Reproduce every line of text in the rows below word for word, omitting the pictures.

(Extracted records)
● ● ● ● ●

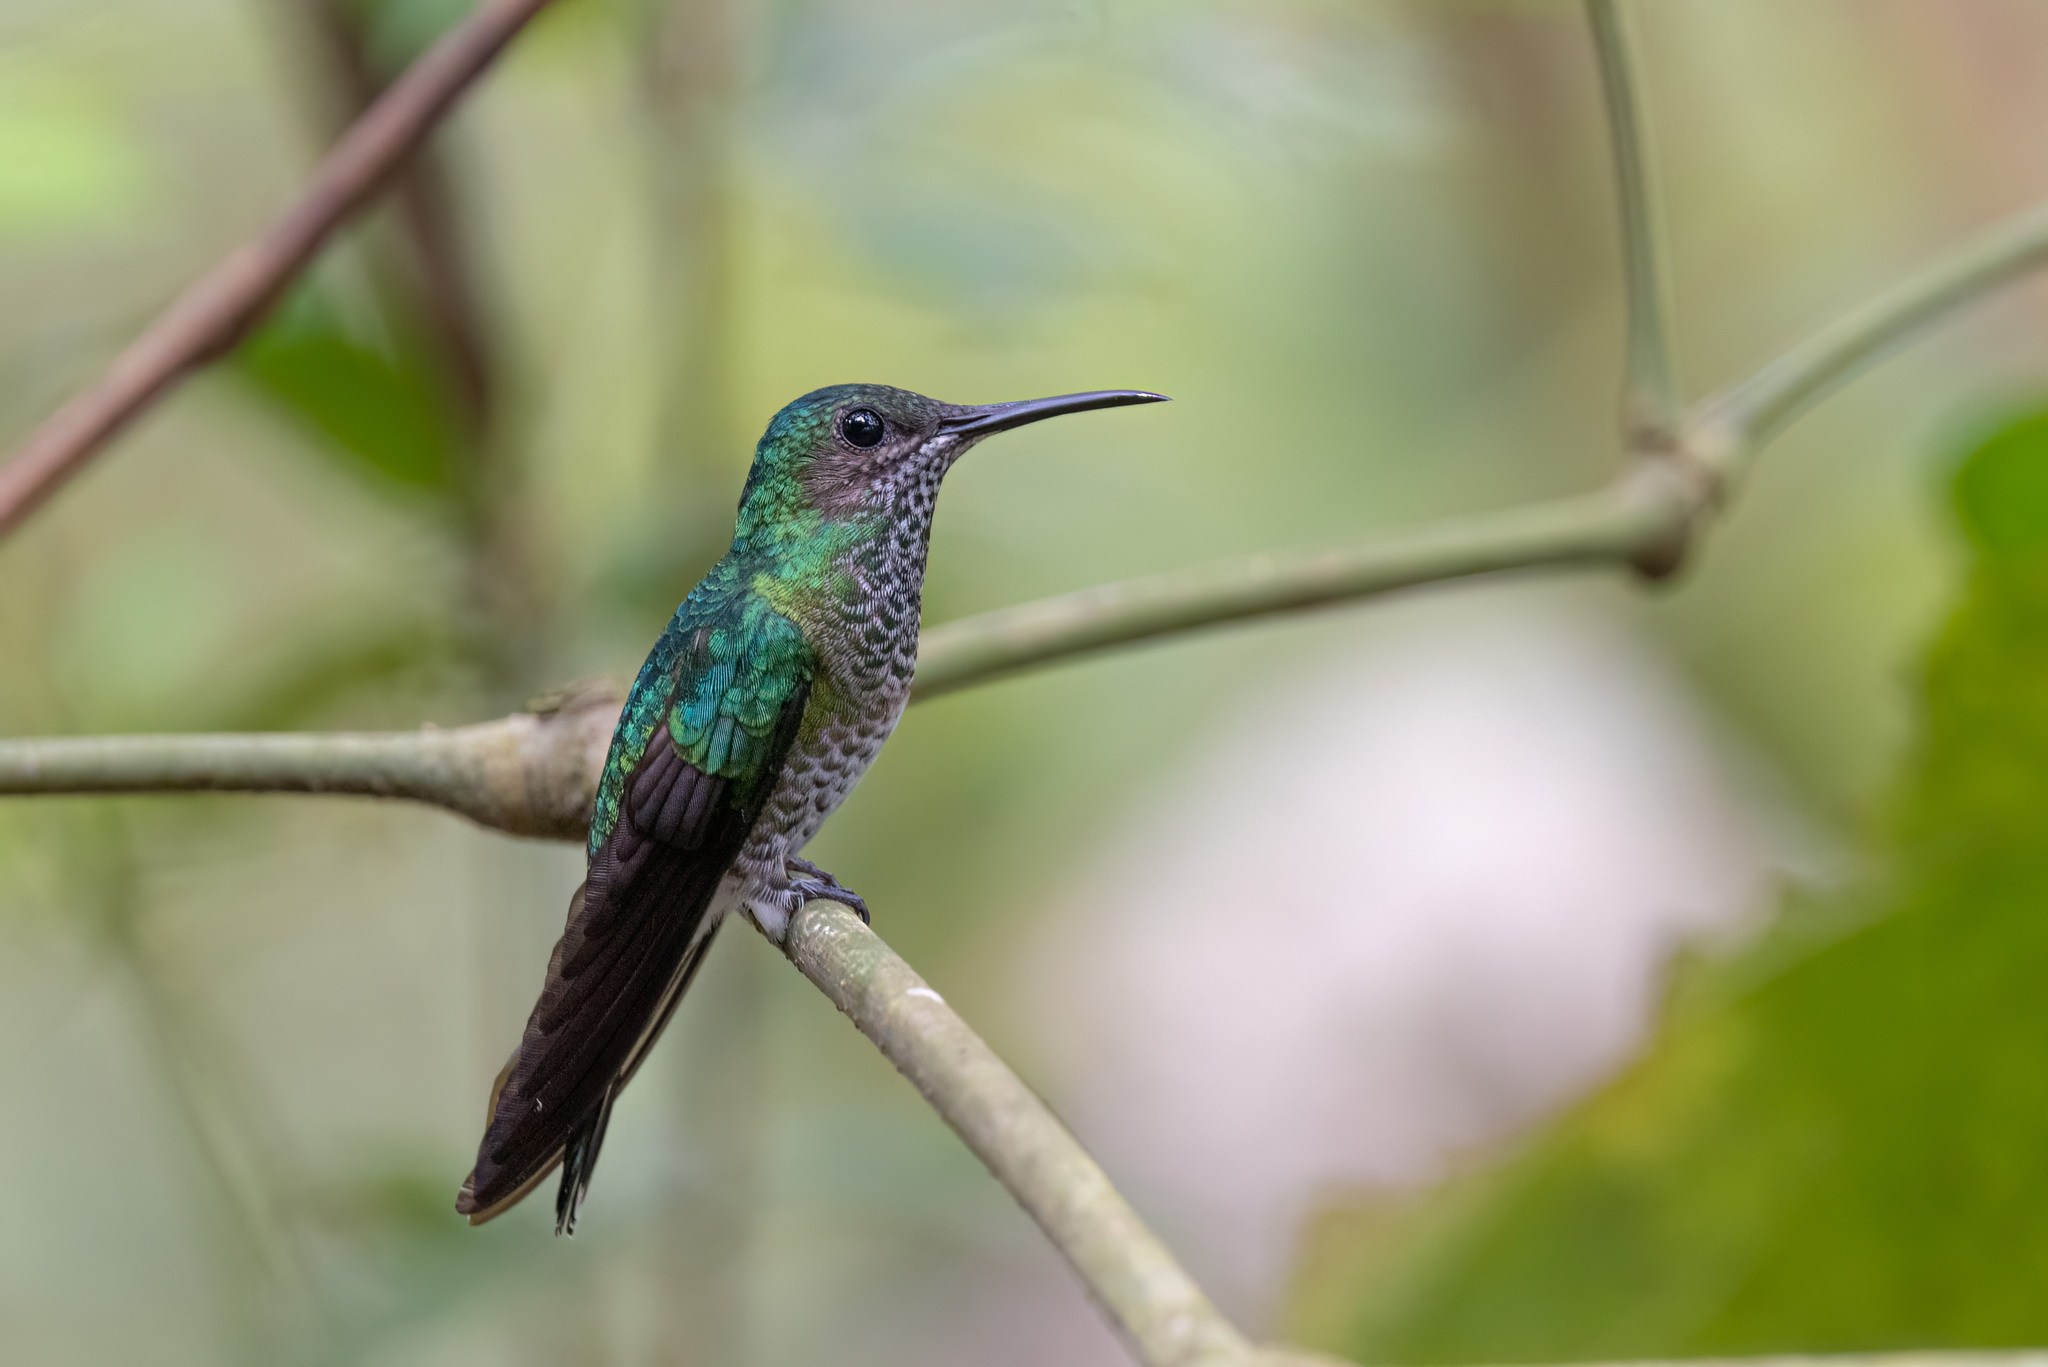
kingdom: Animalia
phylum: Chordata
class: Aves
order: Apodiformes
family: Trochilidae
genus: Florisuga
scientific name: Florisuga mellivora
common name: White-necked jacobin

● ● ● ● ●

## Written answer
kingdom: Animalia
phylum: Chordata
class: Aves
order: Apodiformes
family: Trochilidae
genus: Florisuga
scientific name: Florisuga mellivora
common name: White-necked jacobin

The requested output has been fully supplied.